青蘭島周辺の空は黒き雲に満ち、日没前後の時間帯であることもあいまって、ウロボロスの姿をヴェールのように隠していた。
ソフィーナは戦線に到着すると、探知結界を張ってから、青蘭島から4キロメートルと3キロメートルのライン上に魔術機雷を設置した。戦場に出ているプログレス全員の総数を確認すると、それはおよそ百人ほどで、それに対するウロボロスの数は大小合わせておよそ三千だ。とても積極的に攻めていける数ではなかった。そこで瞬時に作戦を練ると、ソフィーナは魔術を通して全員に呼びかける。
「各員に通達! ウロボロスに対してこっちの戦力が少なすぎるわ! 青蘭島から2キロメートル圏外にいるプログレスは全員後退しなさい! そこで迎え撃つ! 撃って出るのは禁止!」
一応彼女に従ってくれるようで、前に出ていたプログレスも、追撃してくるウロボロスを倒しながら後退を始めた。
後退が完了してから数十秒後、ばら撒いていた機雷にウロボロスが引っかかり始めた。そして、機雷が無くなった所に、クルキアータがその異能で瞬時に再設置していく。しかしそれでも撃ち漏らしは出てくるもので、機雷を潜り抜けた千八百体ほどが、ソフィーナらに迫る。

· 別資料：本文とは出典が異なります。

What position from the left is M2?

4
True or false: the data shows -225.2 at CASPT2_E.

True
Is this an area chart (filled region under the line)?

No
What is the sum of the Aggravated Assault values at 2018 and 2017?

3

「総員迎撃準備! いい? 撃ち漏らしが出ても無視! 目の前の敵に専念しなさい! 分かったわね!?」
ソフィーナはそう叫んで鼓舞すると、早速魔法陣を作り、そこから大量の巨大な火の玉を打ち出す。狙いは大型だ。大型に対抗できるプログレスが、今戦場に出ている中ではソフィーナの他には数人しかいない。そういうわけで、小型のウロボロスは他に任せて、彼女は大型の破壊に専念することにした。

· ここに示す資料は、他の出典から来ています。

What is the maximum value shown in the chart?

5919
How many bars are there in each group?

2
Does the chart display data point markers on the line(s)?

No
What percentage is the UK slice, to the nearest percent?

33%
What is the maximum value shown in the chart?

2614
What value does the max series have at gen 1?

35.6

そうしていると、何を言うでもなく、クルキアータがソフィーナの狙っていない小型の掃除を始めた。
「へえ、案外融通きくじゃない」
ソフィーナはそれの行動に感心しつつ、自分のすると決めたことに集中する。ウロボロスに攻撃を加えつつ、探知結界を元に自動で更新される戦況図を見る。すると、早速何体か撃ち漏らしが発生し、青蘭島本土に向かうウロボロスもいくつか見受けられた。

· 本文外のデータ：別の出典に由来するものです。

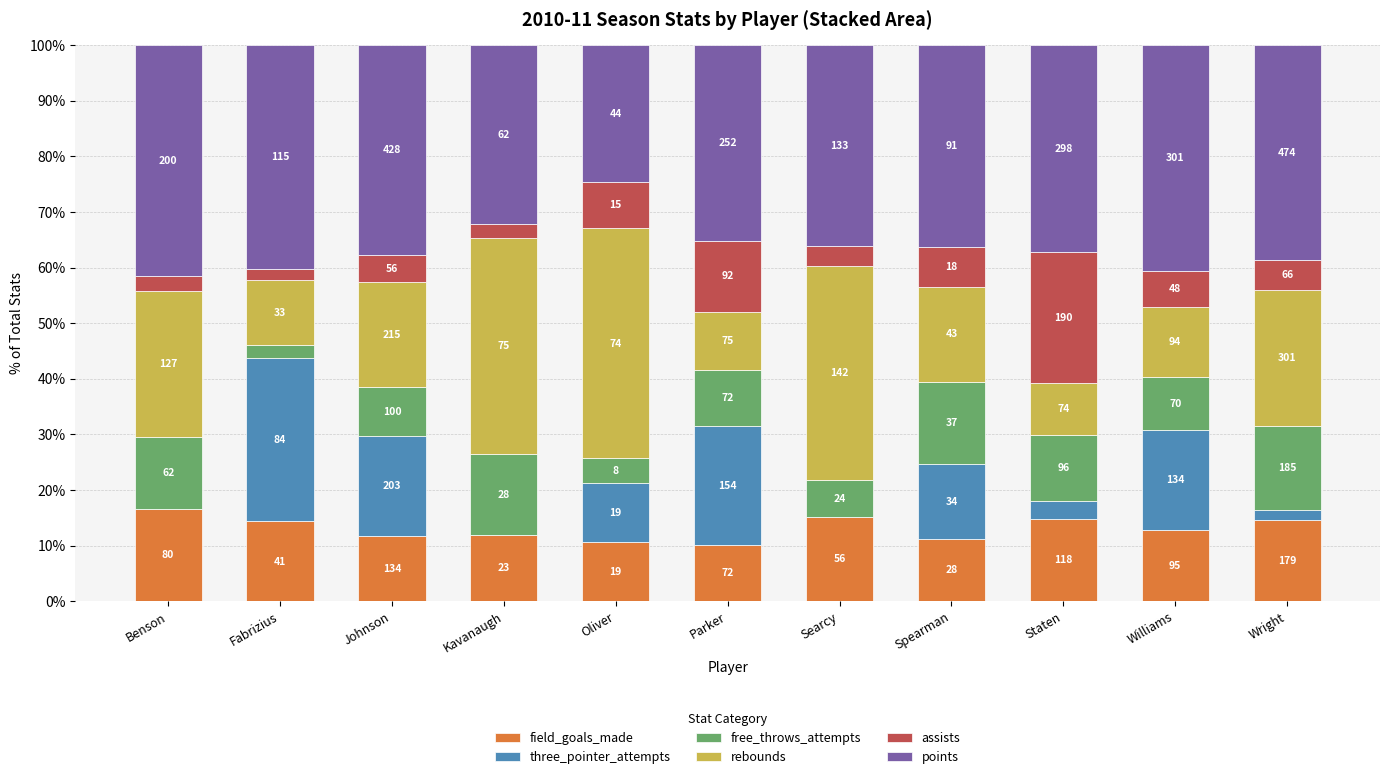

The value of assists at Fabrizius is 2.1. True or false?

True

(まあ、この程度は想定範囲内よ。住人にはちゃんと避難勧告を出してるし、自動迎撃システムも仕掛けといた魔術機雷もあるからそんなに大ごとにはならないと思うけど。……ん?)
ソフィーナは、探知結界が中規模のウロボロス集団の反応を捉えたのに感づいた。そして、その出現場所を見て絶句した。何しろそこは、学園上空だったのだ。
***
青蘭学園上空に現れた亜空間の穴から、百体近くのウロボロスが出現した。見張りの統合軍兵が言うには、それらはまっすぐ格納庫に向かっているとのことだった。すぐに格納庫を包囲している駐屯軍が少しの兵を残して迎撃に出た。そして、残っていた方の兵の隊長と思しき者から、共闘の要請が入っていた。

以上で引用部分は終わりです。